* [Problem to solve]: Return all lines of the listing below that carry the word "margem".

* [Raw data]:
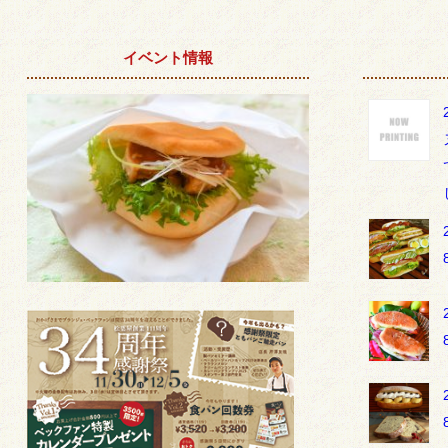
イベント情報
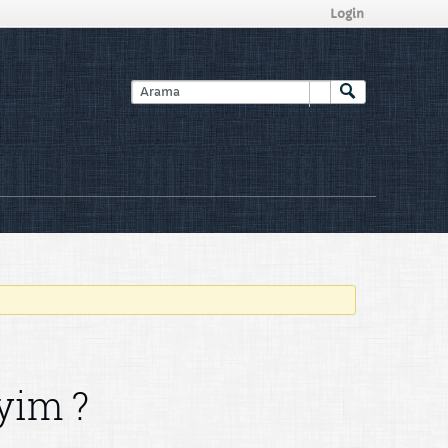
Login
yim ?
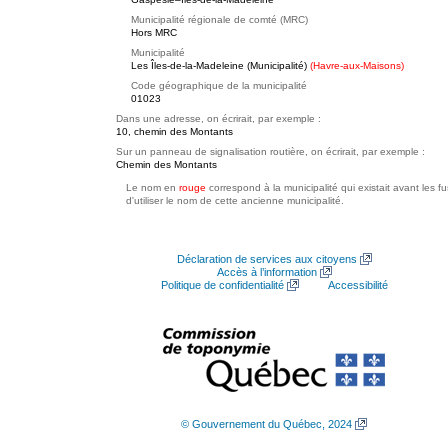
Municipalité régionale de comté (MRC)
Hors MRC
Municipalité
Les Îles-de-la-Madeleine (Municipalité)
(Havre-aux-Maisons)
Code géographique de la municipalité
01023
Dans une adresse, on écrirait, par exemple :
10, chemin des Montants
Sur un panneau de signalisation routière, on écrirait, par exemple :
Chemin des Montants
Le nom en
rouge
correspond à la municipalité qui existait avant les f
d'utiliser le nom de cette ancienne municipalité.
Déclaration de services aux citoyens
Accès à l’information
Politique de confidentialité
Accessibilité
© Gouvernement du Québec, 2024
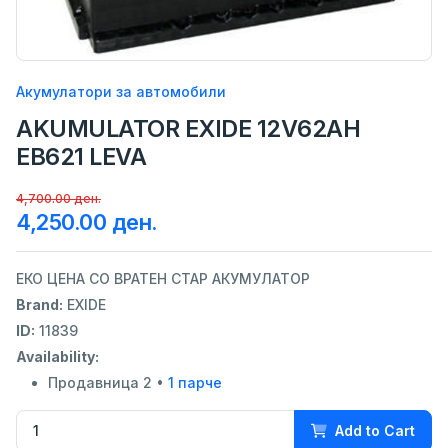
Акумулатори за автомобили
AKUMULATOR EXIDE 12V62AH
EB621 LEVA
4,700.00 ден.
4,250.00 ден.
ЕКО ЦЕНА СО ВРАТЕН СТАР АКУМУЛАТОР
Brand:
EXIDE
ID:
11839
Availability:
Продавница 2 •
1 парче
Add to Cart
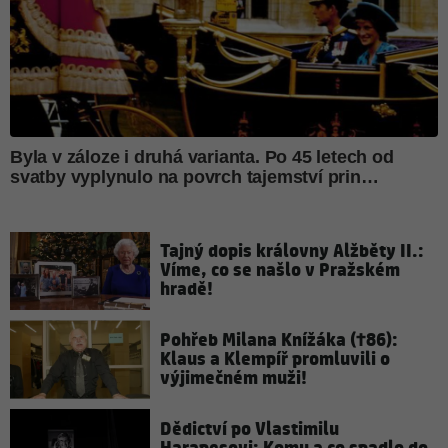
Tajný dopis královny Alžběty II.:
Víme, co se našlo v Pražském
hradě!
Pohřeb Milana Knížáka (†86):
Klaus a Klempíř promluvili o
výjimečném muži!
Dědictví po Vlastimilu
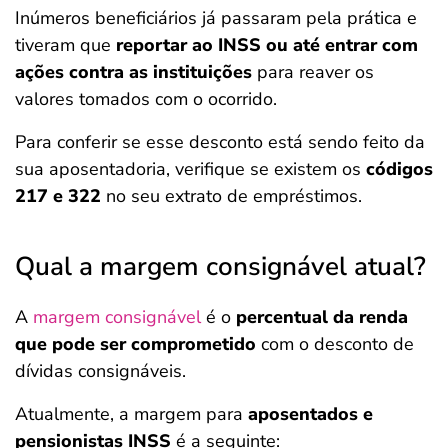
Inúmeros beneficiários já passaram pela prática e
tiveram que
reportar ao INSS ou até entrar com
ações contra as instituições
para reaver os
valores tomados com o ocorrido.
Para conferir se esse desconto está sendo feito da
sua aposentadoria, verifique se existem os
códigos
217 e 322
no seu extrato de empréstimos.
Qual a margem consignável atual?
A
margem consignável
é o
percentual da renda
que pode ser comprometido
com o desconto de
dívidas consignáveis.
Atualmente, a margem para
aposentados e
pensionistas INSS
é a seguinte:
--
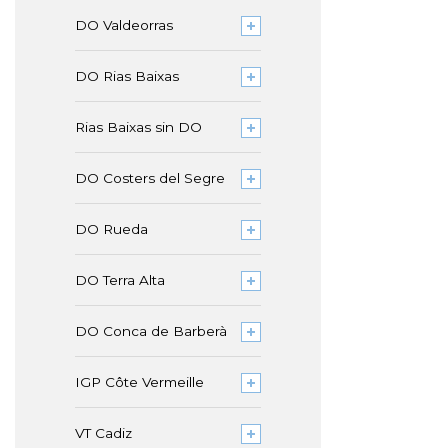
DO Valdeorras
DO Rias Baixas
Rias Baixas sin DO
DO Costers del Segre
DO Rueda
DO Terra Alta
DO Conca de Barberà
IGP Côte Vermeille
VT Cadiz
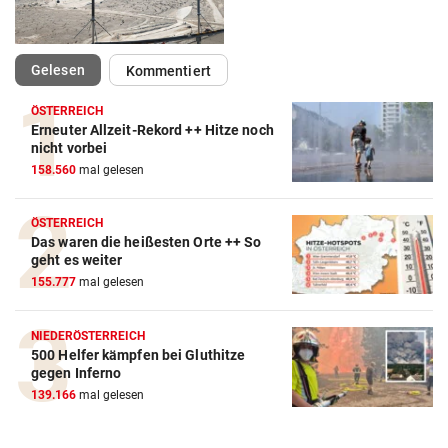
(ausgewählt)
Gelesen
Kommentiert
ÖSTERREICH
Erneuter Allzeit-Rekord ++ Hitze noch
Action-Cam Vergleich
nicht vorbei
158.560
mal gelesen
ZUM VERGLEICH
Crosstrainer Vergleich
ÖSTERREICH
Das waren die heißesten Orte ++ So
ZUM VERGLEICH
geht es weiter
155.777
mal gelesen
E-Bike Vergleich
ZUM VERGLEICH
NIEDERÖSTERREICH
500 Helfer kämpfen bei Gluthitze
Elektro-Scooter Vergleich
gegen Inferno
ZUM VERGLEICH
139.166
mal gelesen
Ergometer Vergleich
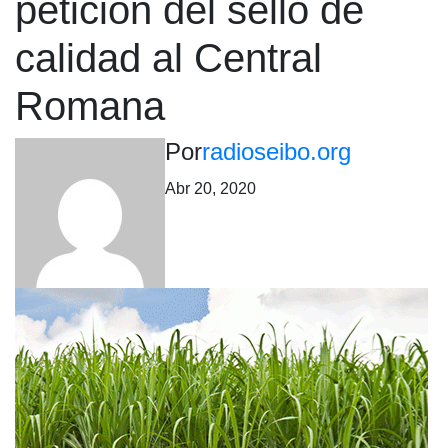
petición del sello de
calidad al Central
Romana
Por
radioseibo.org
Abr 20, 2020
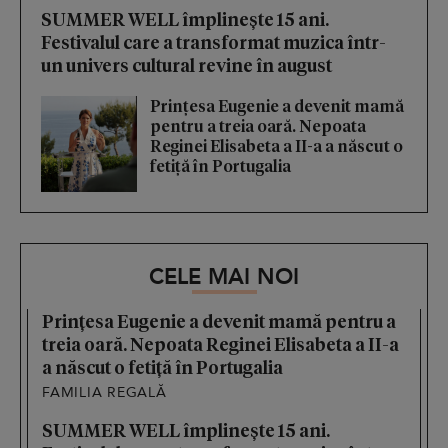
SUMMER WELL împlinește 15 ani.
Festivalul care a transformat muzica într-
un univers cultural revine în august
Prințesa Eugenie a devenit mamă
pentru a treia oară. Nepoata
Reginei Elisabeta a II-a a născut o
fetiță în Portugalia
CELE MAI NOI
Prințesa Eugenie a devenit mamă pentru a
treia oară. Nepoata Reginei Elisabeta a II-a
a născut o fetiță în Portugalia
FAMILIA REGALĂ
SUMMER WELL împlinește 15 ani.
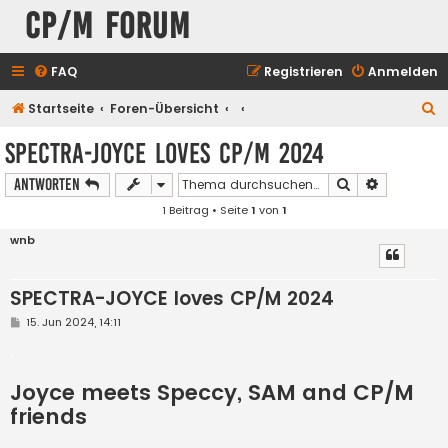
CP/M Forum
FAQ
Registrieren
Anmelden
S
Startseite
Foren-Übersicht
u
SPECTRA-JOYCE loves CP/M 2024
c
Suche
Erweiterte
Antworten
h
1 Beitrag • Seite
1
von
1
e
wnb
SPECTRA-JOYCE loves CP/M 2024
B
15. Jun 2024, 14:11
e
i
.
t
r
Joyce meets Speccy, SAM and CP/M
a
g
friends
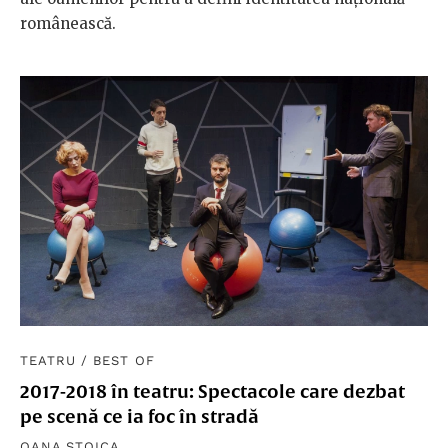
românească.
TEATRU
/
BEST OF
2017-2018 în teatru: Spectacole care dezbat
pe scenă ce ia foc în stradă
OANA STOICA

* [Solution]:
Qual a margem consignável atual?
margem consignável
Atualmente, a margem para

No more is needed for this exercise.